Tasks to perform:
a: From the census explainer, reproduce everything from "By law, the" down to "for 72 years.".
b: Translate this sentence from the census explainer into Spanish: "By law, the Census Bureau cannot share your individual answers with others, including any other government agency."

Page excerpt:
Why is the census important?
Well, let’s see. The census tells the government how many people are living in every community, and those numbers drive a lot of decisions and policies, like:
- how many congressional districts the state will have
- where the people live determine how the districts will get redrawn
- it determines how much federal money flows to the state to use for education, health (think Medicaid), housing, and highways
- it determines where investments in new schools, hospitals, airports, libraries, roads, etc. goes
- emergency responders (in natural disasters and health emergencies like the one we’re experiencing right now) use census info to tackle crises
What are the consequences of an undercount?
If the Census data collection is not effective, it could undercount the US population. A state might not get the extra congressional seat it deserves; school districts might find out too late that they have way more kids than they projected; a community may not receive the welfare services it needs based on its population.
What if I’m concerned about privacy?
By law, the Census Bureau cannot share your individual answers with others, including any other government agency. In fact, to encourage honesty and accurate answers, the law mandates that individual census forms are kept private for 72 years.
How do I take the Census?
The Census Bureau sent out everyone’s invitation to take the Census, and they are hitting homes between March 12-20. (I got mine a couple of days ago.) The letter contains the code you will enter online to take the census. Depending on how many people live in your home, it’ll take between 4-7 minutes to complete it. It’s pretty quick.
So, go through the stack of mail in your house, get the letter out and take the census. Just get it done.
If you have any questions, the main 2020 Census information page can be found HERE.
It’s one more thing you can check off your to-do list!

Material provided:
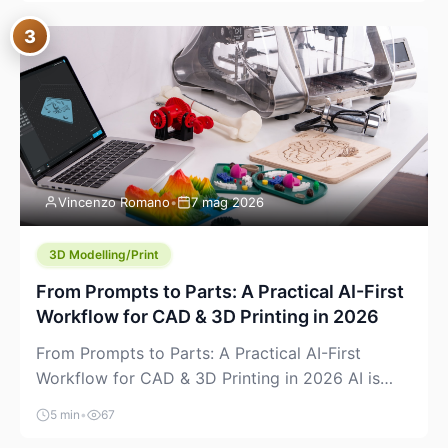
where you already run commands, read logs, and
3
manage Git. For beginners, this is both exciting
and a little dangerous: the terminal […]
Vincenzo Romano
•
7 mag 2026
3D Modelling/Print
From Prompts to Parts: A Practical AI-First
Workflow for CAD & 3D Printing in 2026
From Prompts to Parts: A Practical AI-First
Workflow for CAD & 3D Printing in 2026 AI is
finally showing up where makers actually spend
5 min
•
67
time: in CAD, in slicers, and in the messy space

Answers provided:
a:
By law, the Census Bureau cannot share your individual answers with others, including any other government agency. In fact, to encourage honesty and accurate answers, the law mandates that individual census forms are kept private for 72 years.

b: Por ley, la Oficina del Censo no puede compartir tus respuestas individuales con otros, incluida cualquier otra agencia del gobierno.